Sooner or later, however, the waters begin to rise! Old false beliefs show themselves as deeply rooted; friends and relatives oppose and obstruct his peaceful way, or truth stirs up the deposits of wrong thought and habit, even as Mrs. Eddy has said, "Error will hate more as it realizes more the presence of its tormentor" (Miscellaneous Writings, p. 278), all of which explains the statement of Isaiah: "I form the light, and create darkness: I make peace, and create evil." Last but not least, mental apathy within and animal magnetism or hypnotism from without, call for recognition on the student's part and for an assertive overcoming. No shaft that is aimed at him, however, can harm if he is alert to obey the command of Science that we be a law of denial to all such things. Constant watchfulness is needed to detect the different processes by which one is being tempted.

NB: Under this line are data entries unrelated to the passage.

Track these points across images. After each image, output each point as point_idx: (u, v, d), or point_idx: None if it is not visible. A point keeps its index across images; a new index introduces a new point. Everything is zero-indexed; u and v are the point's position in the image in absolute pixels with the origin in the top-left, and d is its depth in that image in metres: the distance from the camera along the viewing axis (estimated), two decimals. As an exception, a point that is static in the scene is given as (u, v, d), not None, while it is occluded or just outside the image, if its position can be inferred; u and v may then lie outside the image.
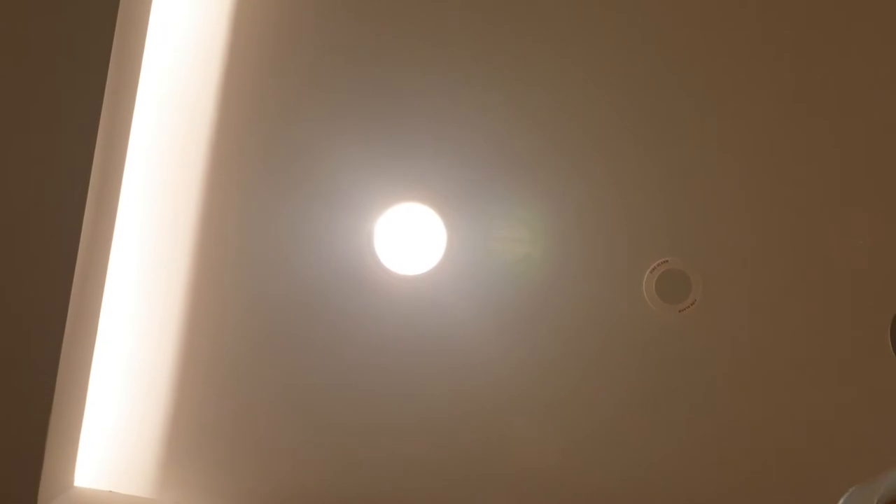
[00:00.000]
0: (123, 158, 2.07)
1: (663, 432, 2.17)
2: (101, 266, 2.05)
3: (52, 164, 1.83)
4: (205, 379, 2.16)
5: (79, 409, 2.07)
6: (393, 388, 2.17)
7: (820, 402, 2.12)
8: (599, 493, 2.16)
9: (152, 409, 2.15)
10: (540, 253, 2.17)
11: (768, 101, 2.17)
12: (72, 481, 2.09)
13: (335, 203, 2.15)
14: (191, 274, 2.15)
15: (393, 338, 2.16)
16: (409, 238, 2.15)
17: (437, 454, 2.18)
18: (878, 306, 2.16)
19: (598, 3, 2.18)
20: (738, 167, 2.17)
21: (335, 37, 2.16)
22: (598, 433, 2.18)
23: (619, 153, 2.18)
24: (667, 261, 2.16)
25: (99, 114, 1.81)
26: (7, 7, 1.80)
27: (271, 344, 2.16)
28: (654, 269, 2.16)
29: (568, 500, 2.16)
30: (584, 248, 2.17)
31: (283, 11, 2.14)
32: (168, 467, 2.15)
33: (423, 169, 2.17)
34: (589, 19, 2.18)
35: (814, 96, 2.18)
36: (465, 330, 2.16)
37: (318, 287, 2.16)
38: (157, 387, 2.15)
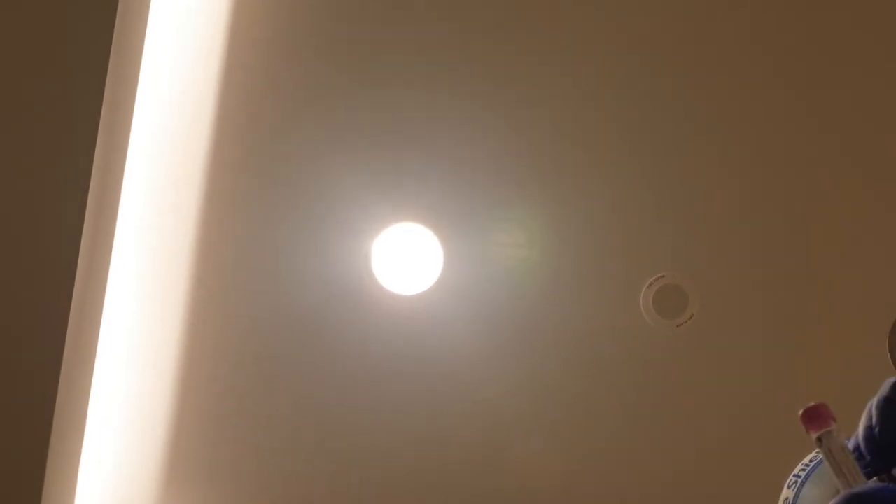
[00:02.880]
0: (120, 180, 2.07)
1: (662, 447, 2.17)
2: (99, 290, 2.06)
3: (48, 183, 1.83)
4: (203, 402, 2.15)
5: (78, 436, 2.06)
6: (392, 407, 2.16)
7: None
8: (601, 510, 2.15)
9: (151, 435, 2.14)
10: (536, 269, 2.18)
11: (768, 114, 2.18)
12: (71, 507, 2.09)
13: (332, 223, 2.16)
14: (187, 295, 2.15)
15: (392, 357, 2.16)
16: (406, 257, 2.16)
17: (436, 473, 2.17)
18: (878, 319, 2.16)
19: (595, 18, 2.19)
20: (736, 181, 2.18)
21: (332, 56, 2.17)
22: (599, 449, 2.17)
23: (617, 168, 2.19)
24: (664, 276, 2.17)
25: (96, 135, 1.82)
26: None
27: (269, 364, 2.16)
28: (651, 285, 2.17)
29: (569, 518, 2.16)
30: (581, 263, 2.18)
31: (279, 31, 2.16)
32: (168, 492, 2.14)
33: (420, 188, 2.18)
34: (584, 32, 2.19)
35: (816, 108, 2.18)
36: (463, 348, 2.16)
37: (316, 307, 2.16)
38: (155, 411, 2.14)
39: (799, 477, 0.76)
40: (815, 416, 0.71)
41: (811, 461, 0.81)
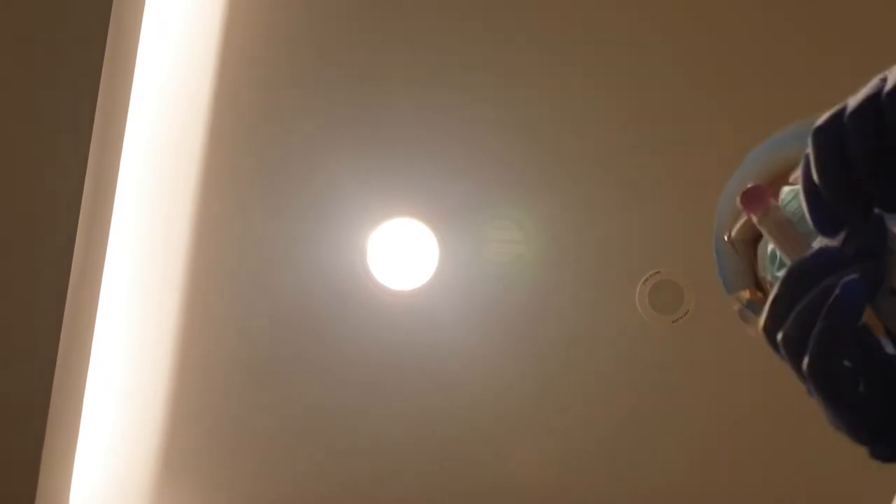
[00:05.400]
0: (115, 176, 2.07)
1: (660, 443, 2.17)
2: (94, 287, 2.05)
3: (43, 181, 1.83)
4: (199, 400, 2.14)
5: (73, 434, 2.05)
6: (388, 405, 2.16)
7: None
8: (598, 505, 2.16)
9: (146, 433, 2.14)
10: (532, 265, 2.18)
11: (762, 108, 2.18)
12: (64, 505, 2.08)
13: (328, 219, 2.15)
14: (182, 292, 2.14)
15: (388, 353, 2.16)
16: (402, 253, 2.15)
17: (433, 471, 2.16)
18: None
19: (596, 13, 2.19)
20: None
21: (328, 50, 2.17)
22: (595, 446, 2.17)
23: (612, 164, 2.19)
24: (659, 272, 2.17)
25: (90, 132, 1.81)
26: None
27: (264, 359, 2.16)
28: (646, 281, 2.17)
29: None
30: (577, 259, 2.18)
31: (275, 25, 2.15)
32: (163, 491, 2.13)
33: (416, 184, 2.18)
34: (584, 28, 2.19)
35: (816, 108, 2.18)
36: (459, 344, 2.16)
37: (311, 304, 2.16)
38: (150, 409, 2.13)
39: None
40: (754, 199, 0.63)
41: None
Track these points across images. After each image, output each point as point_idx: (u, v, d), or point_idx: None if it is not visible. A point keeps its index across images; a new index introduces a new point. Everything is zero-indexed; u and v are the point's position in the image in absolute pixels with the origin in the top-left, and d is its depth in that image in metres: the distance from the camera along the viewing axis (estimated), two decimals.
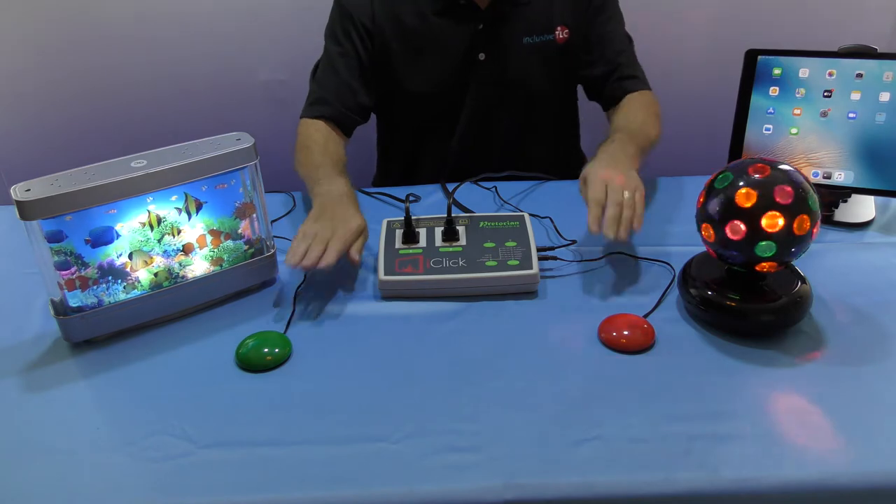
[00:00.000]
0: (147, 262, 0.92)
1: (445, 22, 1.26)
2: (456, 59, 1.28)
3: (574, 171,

The result to all those who are honestly trying to "follow on to know the Lord," is wholly to the good; these things are the increasing waters which "bare up the ark, ... above the earth." The forty days of flood, the one hundred and fifty days during which the waters prevail, are but incidents in the true Scientist's career. God's promises are "yea, and ... Amen," and the time comes when we can open the window of the ark, when we can pass fearless and unmoved amid earth's scenes of misery or fancied joy, for as we read, "The ark indicates temptation overcome and followed by exaltation" (Science and Health, p. 581). We have not yet attained perfection, but for us the bow of promise is ever in the cloud; the waters have been assuaged, for we no longer accept their evidence as real.